Collected data →

★ ★ ★

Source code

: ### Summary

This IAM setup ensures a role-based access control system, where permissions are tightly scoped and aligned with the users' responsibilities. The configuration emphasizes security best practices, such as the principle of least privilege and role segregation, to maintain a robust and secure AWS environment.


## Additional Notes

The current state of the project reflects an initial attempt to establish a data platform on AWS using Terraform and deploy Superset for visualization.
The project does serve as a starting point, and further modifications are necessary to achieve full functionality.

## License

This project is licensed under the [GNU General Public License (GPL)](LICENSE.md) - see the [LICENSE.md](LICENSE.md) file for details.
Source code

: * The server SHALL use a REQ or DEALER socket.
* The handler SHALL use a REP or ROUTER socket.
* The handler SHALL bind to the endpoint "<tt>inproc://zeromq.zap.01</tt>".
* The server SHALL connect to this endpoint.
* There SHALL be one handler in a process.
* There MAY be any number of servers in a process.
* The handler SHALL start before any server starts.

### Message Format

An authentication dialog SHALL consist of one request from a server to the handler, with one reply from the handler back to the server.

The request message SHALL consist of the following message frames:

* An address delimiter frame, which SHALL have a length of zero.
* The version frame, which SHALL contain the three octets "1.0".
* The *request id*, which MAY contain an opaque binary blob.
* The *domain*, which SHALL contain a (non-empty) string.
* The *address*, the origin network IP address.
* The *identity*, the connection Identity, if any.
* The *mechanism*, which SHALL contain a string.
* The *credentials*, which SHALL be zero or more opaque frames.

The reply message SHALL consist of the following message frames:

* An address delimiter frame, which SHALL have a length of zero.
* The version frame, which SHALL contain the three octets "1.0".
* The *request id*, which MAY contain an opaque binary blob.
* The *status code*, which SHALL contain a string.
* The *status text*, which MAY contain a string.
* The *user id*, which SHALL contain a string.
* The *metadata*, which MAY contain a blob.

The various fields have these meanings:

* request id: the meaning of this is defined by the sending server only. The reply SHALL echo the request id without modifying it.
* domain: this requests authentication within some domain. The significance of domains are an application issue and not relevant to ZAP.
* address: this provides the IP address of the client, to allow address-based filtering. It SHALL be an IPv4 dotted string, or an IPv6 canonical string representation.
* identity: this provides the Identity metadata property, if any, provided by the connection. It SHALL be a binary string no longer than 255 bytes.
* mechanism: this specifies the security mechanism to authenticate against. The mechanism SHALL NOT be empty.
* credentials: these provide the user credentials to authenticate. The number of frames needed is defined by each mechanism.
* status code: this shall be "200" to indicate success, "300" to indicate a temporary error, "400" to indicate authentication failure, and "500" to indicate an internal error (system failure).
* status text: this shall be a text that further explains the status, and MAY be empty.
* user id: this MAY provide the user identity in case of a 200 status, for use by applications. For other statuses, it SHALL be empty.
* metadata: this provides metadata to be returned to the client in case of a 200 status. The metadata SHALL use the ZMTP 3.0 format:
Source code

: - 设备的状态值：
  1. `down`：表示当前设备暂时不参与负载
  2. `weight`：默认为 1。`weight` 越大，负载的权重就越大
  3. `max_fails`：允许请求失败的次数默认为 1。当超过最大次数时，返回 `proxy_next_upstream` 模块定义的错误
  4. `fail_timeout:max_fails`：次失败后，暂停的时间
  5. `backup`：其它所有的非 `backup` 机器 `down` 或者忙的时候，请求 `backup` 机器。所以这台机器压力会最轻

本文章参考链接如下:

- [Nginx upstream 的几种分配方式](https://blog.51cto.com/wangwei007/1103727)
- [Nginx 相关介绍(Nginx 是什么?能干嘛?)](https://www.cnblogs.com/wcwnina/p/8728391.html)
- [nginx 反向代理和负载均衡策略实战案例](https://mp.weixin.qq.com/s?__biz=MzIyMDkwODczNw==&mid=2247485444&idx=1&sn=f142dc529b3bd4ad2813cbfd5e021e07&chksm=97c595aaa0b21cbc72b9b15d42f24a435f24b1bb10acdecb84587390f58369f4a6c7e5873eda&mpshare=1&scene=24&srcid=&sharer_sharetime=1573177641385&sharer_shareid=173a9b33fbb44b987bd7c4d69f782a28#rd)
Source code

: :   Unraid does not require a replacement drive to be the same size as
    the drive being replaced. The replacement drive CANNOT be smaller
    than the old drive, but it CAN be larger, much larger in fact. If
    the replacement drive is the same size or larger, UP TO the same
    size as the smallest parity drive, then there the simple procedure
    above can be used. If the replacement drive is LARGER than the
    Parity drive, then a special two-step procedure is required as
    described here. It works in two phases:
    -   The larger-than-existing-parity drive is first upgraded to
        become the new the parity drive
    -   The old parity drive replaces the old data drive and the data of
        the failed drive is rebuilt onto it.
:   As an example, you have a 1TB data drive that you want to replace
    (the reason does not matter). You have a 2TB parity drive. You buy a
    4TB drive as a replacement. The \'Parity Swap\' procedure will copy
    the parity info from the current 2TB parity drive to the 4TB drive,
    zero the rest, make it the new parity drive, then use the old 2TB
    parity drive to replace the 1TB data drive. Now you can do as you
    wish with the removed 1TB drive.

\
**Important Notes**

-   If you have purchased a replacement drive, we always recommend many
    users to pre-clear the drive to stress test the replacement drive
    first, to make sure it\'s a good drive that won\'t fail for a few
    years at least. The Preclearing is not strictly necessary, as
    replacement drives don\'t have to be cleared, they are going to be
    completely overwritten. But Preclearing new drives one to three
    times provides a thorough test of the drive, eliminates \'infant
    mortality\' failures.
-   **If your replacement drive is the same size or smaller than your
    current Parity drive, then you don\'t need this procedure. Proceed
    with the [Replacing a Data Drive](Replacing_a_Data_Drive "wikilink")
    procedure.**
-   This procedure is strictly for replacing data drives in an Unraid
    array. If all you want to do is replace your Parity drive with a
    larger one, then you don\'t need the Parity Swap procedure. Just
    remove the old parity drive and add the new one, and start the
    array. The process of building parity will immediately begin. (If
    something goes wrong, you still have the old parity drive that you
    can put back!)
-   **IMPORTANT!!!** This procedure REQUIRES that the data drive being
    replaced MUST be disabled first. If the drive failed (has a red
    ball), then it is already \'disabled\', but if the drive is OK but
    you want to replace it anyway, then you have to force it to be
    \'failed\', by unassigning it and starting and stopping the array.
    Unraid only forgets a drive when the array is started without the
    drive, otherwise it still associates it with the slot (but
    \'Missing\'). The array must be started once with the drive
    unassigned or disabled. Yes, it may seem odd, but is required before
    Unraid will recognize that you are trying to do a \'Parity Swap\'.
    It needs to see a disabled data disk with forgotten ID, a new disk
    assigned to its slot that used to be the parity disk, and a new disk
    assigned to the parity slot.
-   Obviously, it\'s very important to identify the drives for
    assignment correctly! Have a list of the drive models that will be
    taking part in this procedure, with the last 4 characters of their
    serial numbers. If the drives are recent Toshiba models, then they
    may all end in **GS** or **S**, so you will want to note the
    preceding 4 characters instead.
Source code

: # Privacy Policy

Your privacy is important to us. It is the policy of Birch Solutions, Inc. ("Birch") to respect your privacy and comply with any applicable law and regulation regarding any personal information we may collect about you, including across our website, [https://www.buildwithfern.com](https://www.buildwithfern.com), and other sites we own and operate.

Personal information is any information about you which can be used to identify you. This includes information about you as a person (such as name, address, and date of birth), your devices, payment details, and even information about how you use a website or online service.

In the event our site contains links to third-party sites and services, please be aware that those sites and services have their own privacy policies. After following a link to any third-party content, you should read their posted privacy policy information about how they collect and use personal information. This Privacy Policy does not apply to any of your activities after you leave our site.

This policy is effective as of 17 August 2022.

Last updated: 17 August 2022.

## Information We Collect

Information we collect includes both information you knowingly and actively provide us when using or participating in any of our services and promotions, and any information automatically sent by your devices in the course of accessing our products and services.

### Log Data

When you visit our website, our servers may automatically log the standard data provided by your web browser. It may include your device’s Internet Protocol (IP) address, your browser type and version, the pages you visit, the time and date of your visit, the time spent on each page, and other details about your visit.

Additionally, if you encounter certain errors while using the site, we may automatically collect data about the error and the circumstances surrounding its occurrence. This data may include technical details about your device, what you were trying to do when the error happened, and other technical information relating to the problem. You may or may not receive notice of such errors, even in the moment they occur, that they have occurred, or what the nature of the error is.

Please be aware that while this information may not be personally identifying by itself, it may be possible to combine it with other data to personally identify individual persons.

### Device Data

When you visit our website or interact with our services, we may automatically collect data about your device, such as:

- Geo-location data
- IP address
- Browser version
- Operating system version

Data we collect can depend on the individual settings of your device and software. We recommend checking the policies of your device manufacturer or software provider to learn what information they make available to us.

★ ★ ★

Set down, word for word, each line from the top of the records above through the line with "An authentication dialog".

RESPONSE TO THE TASK →
Source code

: ### Summary

This IAM setup ensures a role-based access control system, where permissions are tightly scoped and aligned with the users' responsibilities. The configuration emphasizes security best practices, such as the principle of least privilege and role segregation, to maintain a robust and secure AWS environment.


## Additional Notes

The current state of the project reflects an initial attempt to establish a data platform on AWS using Terraform and deploy Superset for visualization.
The project does serve as a starting point, and further modifications are necessary to achieve full functionality.

## License

This project is licensed under the [GNU General Public License (GPL)](LICENSE.md) - see the [LICENSE.md](LICENSE.md) file for details.
Source code

: * The server SHALL use a REQ or DEALER socket.
* The handler SHALL use a REP or ROUTER socket.
* The handler SHALL bind to the endpoint "<tt>inproc://zeromq.zap.01</tt>".
* The server SHALL connect to this endpoint.
* There SHALL be one handler in a process.
* There MAY be any number of servers in a process.
* The handler SHALL start before any server starts.

### Message Format

An authentication dialog SHALL consist of one request from a server to the handler, with one reply from the handler back to the server.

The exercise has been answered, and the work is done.